The last 3 years have aged us about 10 years. Two of my baby-faced boys snuggling after seizures.

We had no idea then the journey we were beginning. We were hoping it was febrile seizures that he'd outgrow. We didn't know it would take a month to get to see the neurologist and even longer for the EEG to be scheduled. We couldn't predict that it would take nearly two full years to actually get a diagnosis.

That New Year's Day is the day that our world changed. Actually, our world changed when God blessed us with Teddy, but January 1, 2014 was the first strong hint at what was to come.

Fortunately, there's been so much good through the years and so many blessings, including Teddy being seizure-free the longest he's ever been. That alone removes so much stress, fear and sheer terror from our lives ... or at least puts it in the back of our minds. Still, we remember that day in 2014 like it were yesterday.

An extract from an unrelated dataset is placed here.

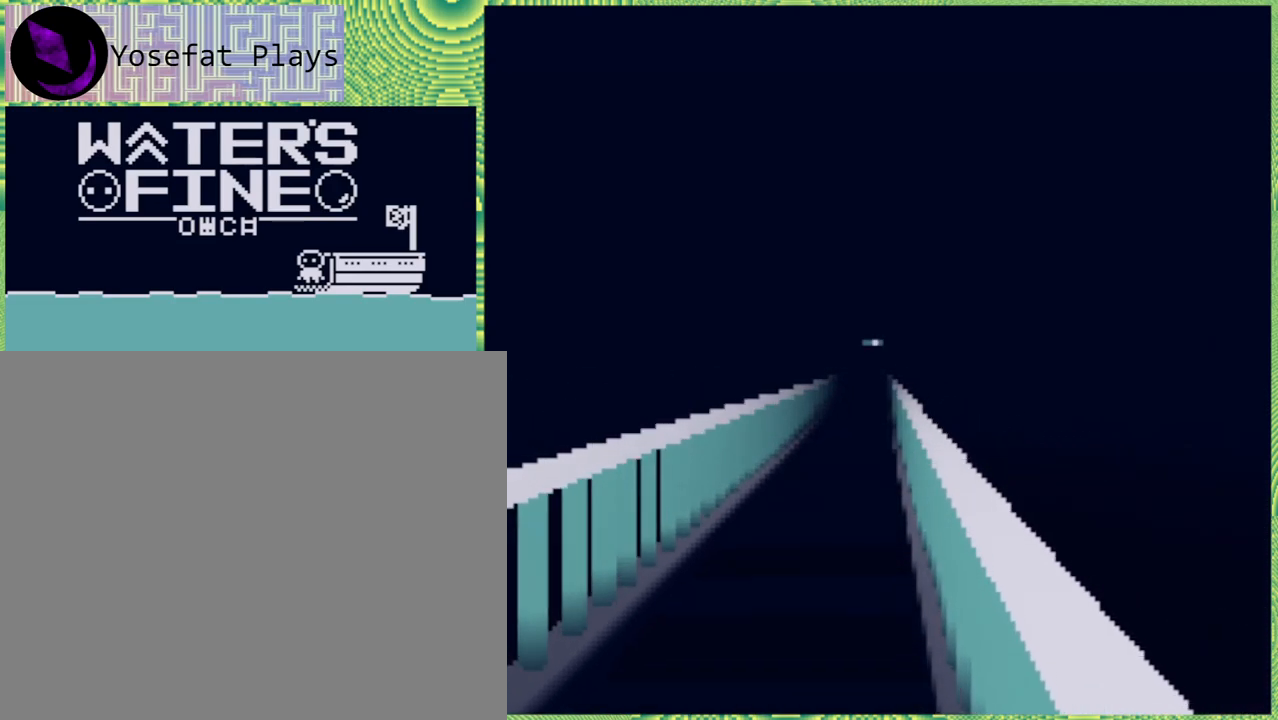
{"buttons": [], "left_stick": "up", "right_stick": "center", "events": []}
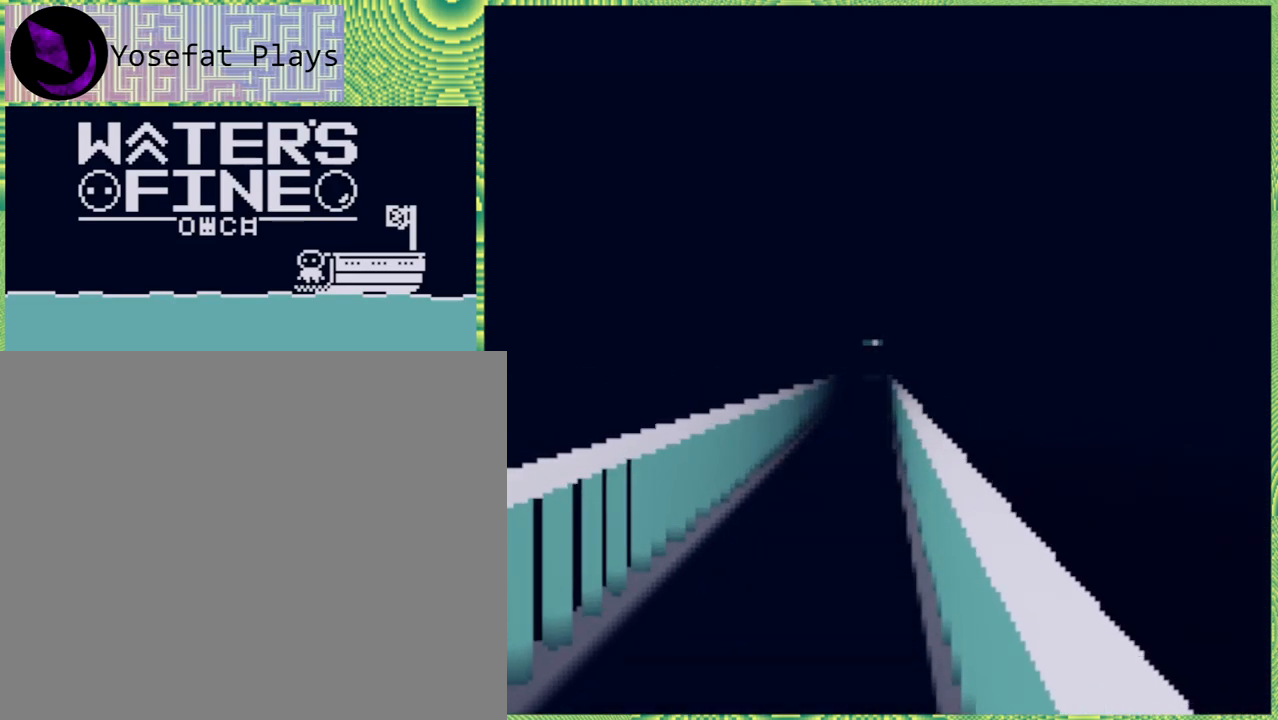
{"buttons": [], "left_stick": "up", "right_stick": "center", "events": []}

And you can be certain that all of us ate our black-eyed peas for good luck today!

(It's a Southern tradition to eat black-eyed peas for good luck to start the New Year. I hated them as a child but grew to tolerate them through the years. We skipped them a few years. We ate them January 1, 2016, and it was a good year for us. I'm not superstitious, but this is something we apparently just need to do.)